____ Data in this exercise

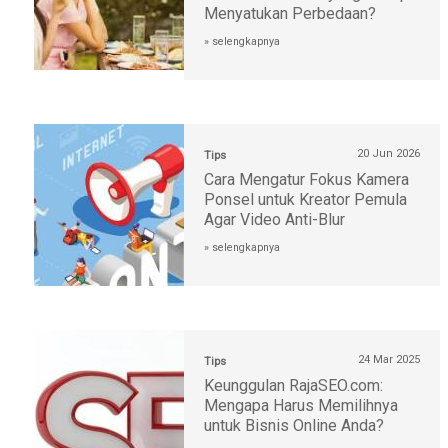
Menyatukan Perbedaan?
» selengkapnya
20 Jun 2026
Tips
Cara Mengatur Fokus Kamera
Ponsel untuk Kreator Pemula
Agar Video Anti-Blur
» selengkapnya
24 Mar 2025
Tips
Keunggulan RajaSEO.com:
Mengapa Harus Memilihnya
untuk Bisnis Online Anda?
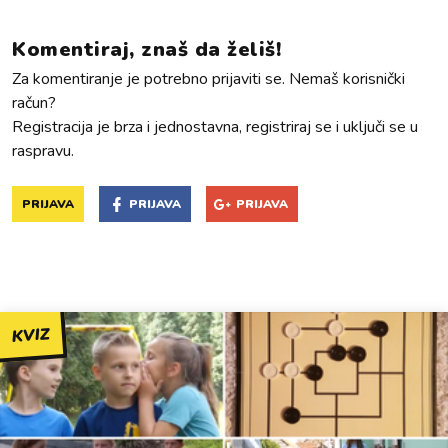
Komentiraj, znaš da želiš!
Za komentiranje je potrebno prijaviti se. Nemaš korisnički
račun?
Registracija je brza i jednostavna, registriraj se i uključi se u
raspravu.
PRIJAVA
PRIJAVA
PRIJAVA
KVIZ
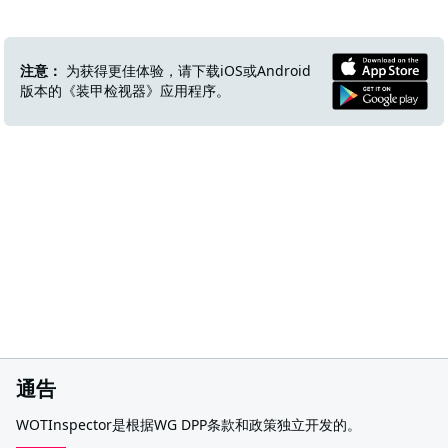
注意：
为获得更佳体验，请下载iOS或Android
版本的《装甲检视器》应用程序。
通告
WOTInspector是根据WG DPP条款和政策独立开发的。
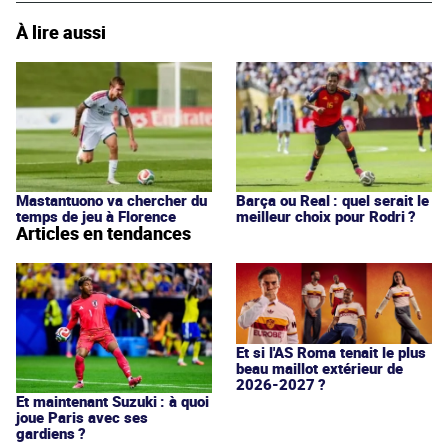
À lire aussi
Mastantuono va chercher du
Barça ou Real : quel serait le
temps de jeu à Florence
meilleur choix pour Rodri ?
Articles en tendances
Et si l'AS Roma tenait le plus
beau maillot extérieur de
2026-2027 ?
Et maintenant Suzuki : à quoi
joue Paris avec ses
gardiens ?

________
____ Data in this exercise

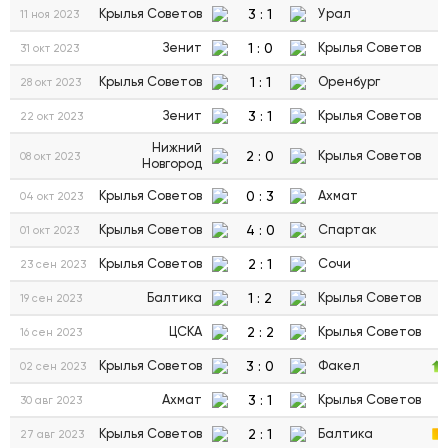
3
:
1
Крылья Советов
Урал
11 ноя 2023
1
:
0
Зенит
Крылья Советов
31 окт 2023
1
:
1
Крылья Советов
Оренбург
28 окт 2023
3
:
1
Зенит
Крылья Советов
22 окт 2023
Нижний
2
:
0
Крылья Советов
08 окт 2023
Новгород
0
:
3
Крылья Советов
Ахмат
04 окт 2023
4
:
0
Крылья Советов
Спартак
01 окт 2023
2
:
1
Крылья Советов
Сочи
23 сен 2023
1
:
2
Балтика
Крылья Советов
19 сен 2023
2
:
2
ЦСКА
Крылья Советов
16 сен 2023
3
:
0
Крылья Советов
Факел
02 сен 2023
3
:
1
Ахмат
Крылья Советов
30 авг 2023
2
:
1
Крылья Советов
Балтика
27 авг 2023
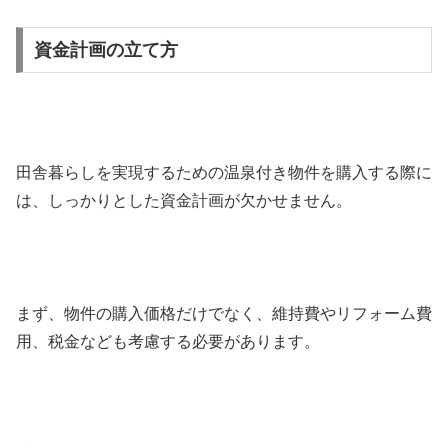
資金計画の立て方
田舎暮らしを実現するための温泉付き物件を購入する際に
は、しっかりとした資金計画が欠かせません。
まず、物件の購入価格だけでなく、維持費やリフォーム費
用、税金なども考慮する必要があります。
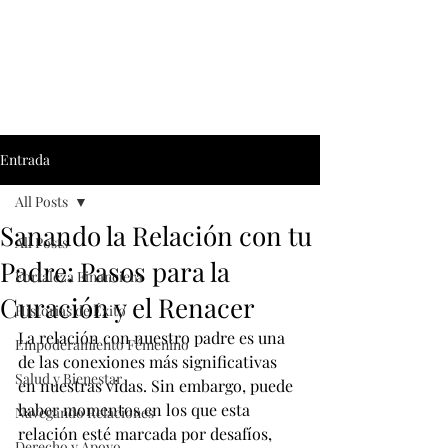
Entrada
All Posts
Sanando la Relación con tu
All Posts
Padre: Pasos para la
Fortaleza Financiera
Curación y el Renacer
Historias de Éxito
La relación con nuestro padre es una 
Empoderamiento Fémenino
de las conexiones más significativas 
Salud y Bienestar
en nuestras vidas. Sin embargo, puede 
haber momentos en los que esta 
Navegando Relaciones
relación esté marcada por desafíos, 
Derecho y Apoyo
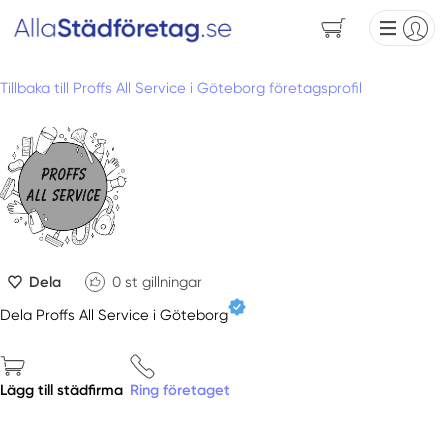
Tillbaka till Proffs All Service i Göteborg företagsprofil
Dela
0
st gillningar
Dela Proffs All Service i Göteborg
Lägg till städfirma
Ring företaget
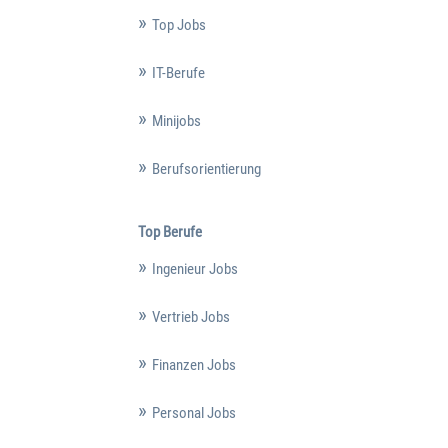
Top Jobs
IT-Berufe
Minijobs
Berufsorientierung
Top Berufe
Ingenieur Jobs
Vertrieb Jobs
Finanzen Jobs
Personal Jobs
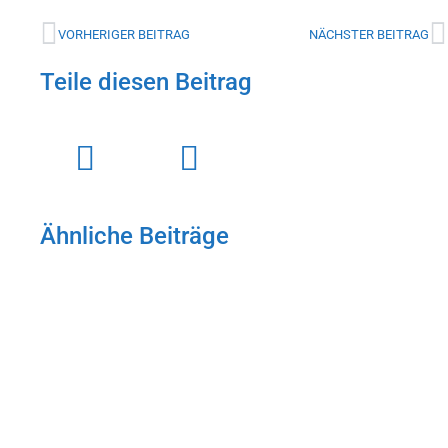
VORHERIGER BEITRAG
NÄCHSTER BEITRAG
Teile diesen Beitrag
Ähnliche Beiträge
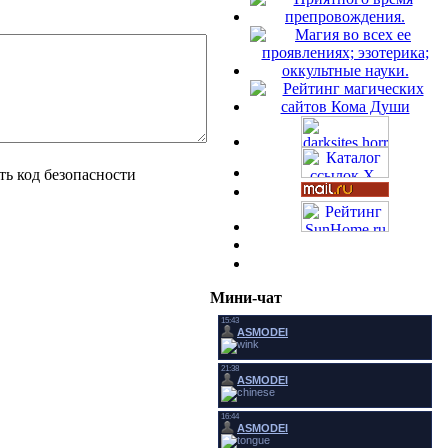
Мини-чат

________

▸ Exercise details: Can you quote the lines of the listing word for word, starting at the line that contains "Menyatukan Perbedaan?" and ending at the line that contains "WOTInspector是根据WG DPP条款和政策独立开发的。", with both of those lines included? Leave the pictures out of your answer.

▸ Task output:
Menyatukan Perbedaan?
» selengkapnya
20 Jun 2026
Tips
Cara Mengatur Fokus Kamera
Ponsel untuk Kreator Pemula
Agar Video Anti-Blur
» selengkapnya
24 Mar 2025
Tips
Keunggulan RajaSEO.com:
Mengapa Harus Memilihnya
untuk Bisnis Online Anda?
Komentiraj, znaš da želiš!
Za komentiranje je potrebno prijaviti se. Nemaš korisnički
račun?
Registracija je brza i jednostavna, registriraj se i uključi se u
raspravu.
PRIJAVA
PRIJAVA
PRIJAVA
KVIZ
注意：
为获得更佳体验，请下载iOS或Android
版本的《装甲检视器》应用程序。
通告
WOTInspector是根据WG DPP条款和政策独立开发的。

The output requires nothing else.